I first read about John Tradescant the Elder in Phillipa Gregory’s novel Earthly Joys a novel that I reread at least once a year. I love reading about the history of gardens and the people who lived their lives creating and collecting botanical treasures.
John Tradescant the Elder (c. 1570s to April 1638)
John Tradescant the Elder, the father of John Tradescant the Younger, was an English naturalist, gardener, collector and traveller, born in Suffolk, England. He began his career as head gardener to Robert Cecil, 1st Earl of Salisbury at Hatfield House. Cecil sent Tradescant to the Low Countries for fruit trees which was the start of his travelling to collect rare and beautiful plants and trees. He made gardens at Salisbury House in London and he designed gardens on the site of St Augustine’s Abbey for Edward Lord Wotton in 1615-23. In 1630, he was engaged by King Charles 1 to be Keeper of his Majesty’s Gardens, Vines and Silkworms at his queen’s small palace, Oatlands Palace in Surrey.

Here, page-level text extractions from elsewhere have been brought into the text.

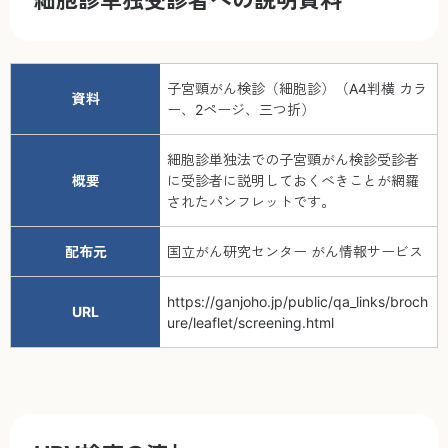
細胞診単独受診者への説明資料
子宮頸がん検診（細胞診）（A4判横 カラ
資料
ー、2ページ、三つ折）
細胞診単独法での子宮頸がん検診受診者
概要
に受診者に説明しておくべきことが網羅
されたパンフレットです。
配布元
国立がん研究センター がん情報サービス
https://ganjoho.jp/public/qa_links/broch
URL
ure/leaflet/screening.html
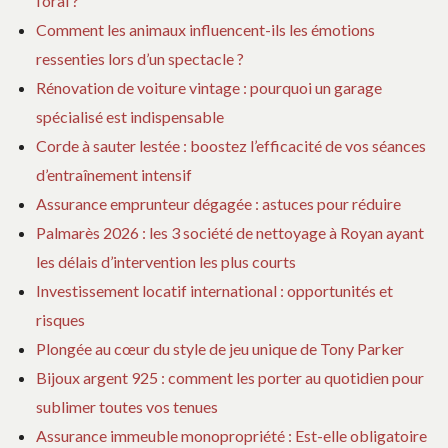
l’oral ?
Comment les animaux influencent-ils les émotions
ressenties lors d’un spectacle ?
Rénovation de voiture vintage : pourquoi un garage
spécialisé est indispensable
Corde à sauter lestée : boostez l’efficacité de vos séances
d’entraînement intensif
Assurance emprunteur dégagée : astuces pour réduire
Palmarès 2026 : les 3 société de nettoyage à Royan ayant
les délais d’intervention les plus courts
Investissement locatif international : opportunités et
risques
Plongée au cœur du style de jeu unique de Tony Parker
Bijoux argent 925 : comment les porter au quotidien pour
sublimer toutes vos tenues
Assurance immeuble monopropriété : Est-elle obligatoire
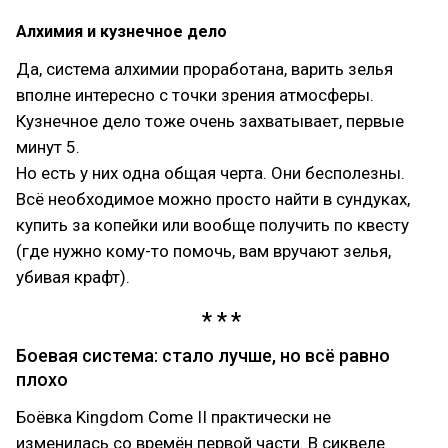
Алхимия и кузнечное дело
Да, система алхимии проработана, варить зелья
вполне интересно с точки зрения атмосферы.
Кузнечное дело тоже очень захватывает, первые
минут 5.
Но есть у них одна общая черта. Они бесполезны.
Всё необходимое можно просто найти в сундуках,
купить за копейки или вообще получить по квесту
(где нужно кому-то помочь, вам вручают зелья,
убивая крафт).
Боевая система: стало лучше, но всё равно
плохо
Боёвка Kingdom Come II практически не
изменилась со времён первой части. В сиквеле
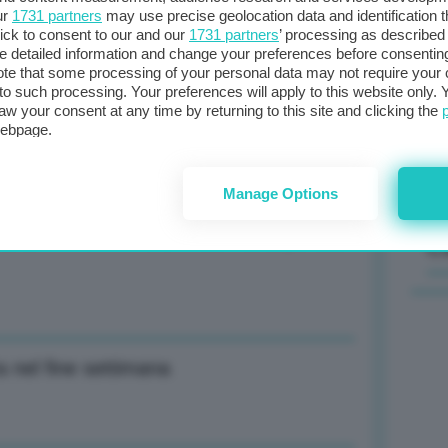
ur
1731 partners
may use precise geolocation data and identification 
ick to consent to our and our
1731 partners
’ processing as described 
Il
detailed information and change your preferences before consenting
sta
te that some processing of your personal data may not require your 
t to such processing. Your preferences will apply to this website only
met
ia accordi bilaterali, vorrei più
aw your consent at any time by returning to this site and clicking the
col
webpage.
al 
Manage Options
ecenni non c’era un reset della politica
C
a nel fine settimana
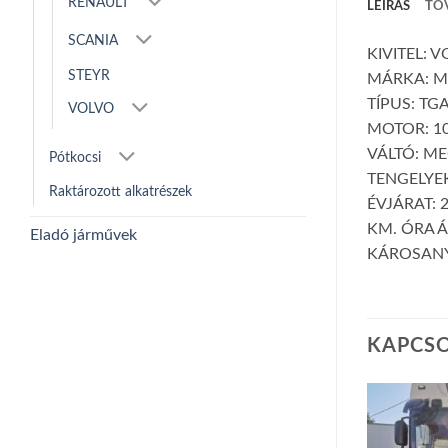
RENAULT
LEÍRÁS
TO
SCANIA
KIVITEL: 
STEYR
MÁRKA: 
TÍPUS: TGA
VOLVO
MOTOR: 10
VÁLTÓ: M
Pótkocsi
TENGELYEK
Raktározott alkatrészek
ÉVJÁRAT: 
KM. ÓRA Á
Eladó járművek
KÁROSANY
KAPCS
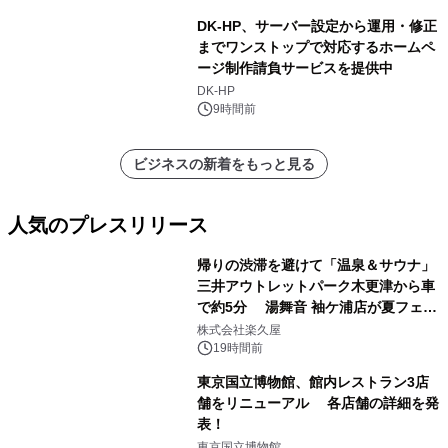
DK-HP、サーバー設定から運用・修正
までワンストップで対応するホームペ
ージ制作請負サービスを提供中
DK-HP
9時間前
ビジネスの新着をもっと見る
人気のプレスリリース
帰りの渋滞を避けて「温泉＆サウナ」
三井アウトレットパーク木更津から車
で約5分 湯舞音 袖ケ浦店が夏フェア
1
メニューを提供
株式会社楽久屋
19時間前
東京国立博物館、館内レストラン3店
舗をリニューアル 各店舗の詳細を発
表！
2
東京国立博物館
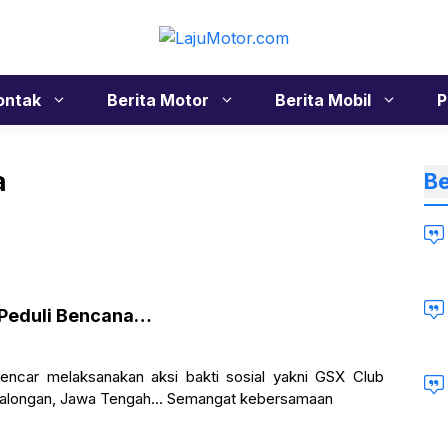
ontak
Berita Motor
Berita Mobil
P
a
Be
 Peduli Bencana…
encar melaksanakan aksi bakti sosial yakni GSX Club
 Pekalongan, Jawa Tengah… Semangat kebersamaan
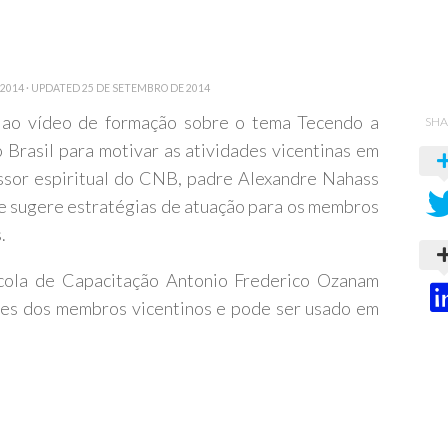
 2014
· UPDATED
25 DE SETEMBRO DE 2014
r ao vídeo de formação sobre o tema Tecendo a
SHA
Brasil para motivar as atividades vicentinas em
sor espiritual do CNB, padre Alexandre Nahass
o e sugere estratégias de atuação para os membros
.
cola de Capacitação Antonio Frederico Ozanam
ões dos membros vicentinos e pode ser usado em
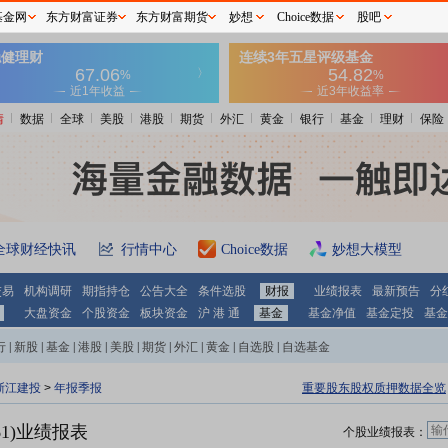
基金网
东方财富证券
东方财富期货
妙想
Choice数据
股吧
情
数据
全球
美股
港股
期货
外汇
黄金
银行
基金
理财
保险
全球财经快讯
行情中心
Choice数据
妙想大模型
交易
机构调研
期指持仓
公告大全
条件选股
财报
业绩报表
最新预告
分
大盘资金
个股资金
板块资金
沪 港 通
基金
基金净值
基金定投
基金
行
|
新股
|
基金
|
港股
|
美股
|
期货
|
外汇
|
黄金
|
自选股
|
自选基金
浙江建投
>
年报季报
重要股东股权质押数据全览
61)业绩报表
个股业绩报表：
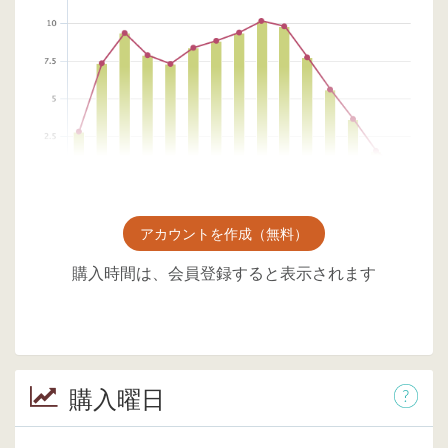
アカウントを作成（無料）
購入時間は、会員登録すると表示されます
購入曜日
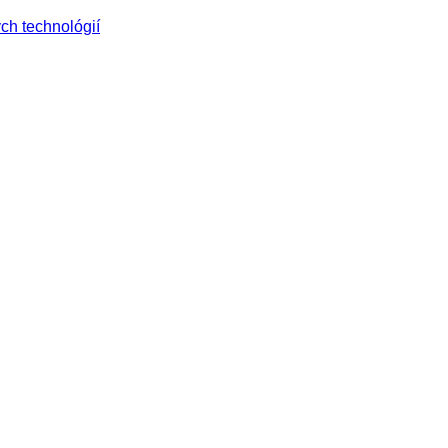
ch technológií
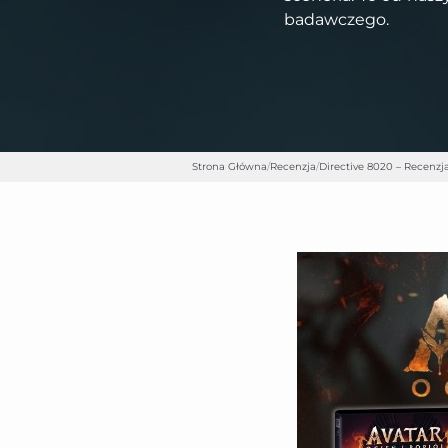
badawczego.
Strona Główna
/
Recenzja
/
Directive 8020 – Recenzja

On all his trips he collected seeds and bulbs and assembled a collection of curiosities of natural history and ethnography which he housed in a large house, ‘The Ark’, in Lambeth, London. The Ark was the prototypical Cabinet of Curiosity, a collection of rare and strange objects, that became the first museum open to the public in England, the Musaeum Tradescantianum.
He was buried in the churchyard of St-Mary-at-Lambeth, as was his son; the churchyard is now established as the Garden Museum.
Gardens are the thread that binds all my novels together and I can think of nothing more beautiful.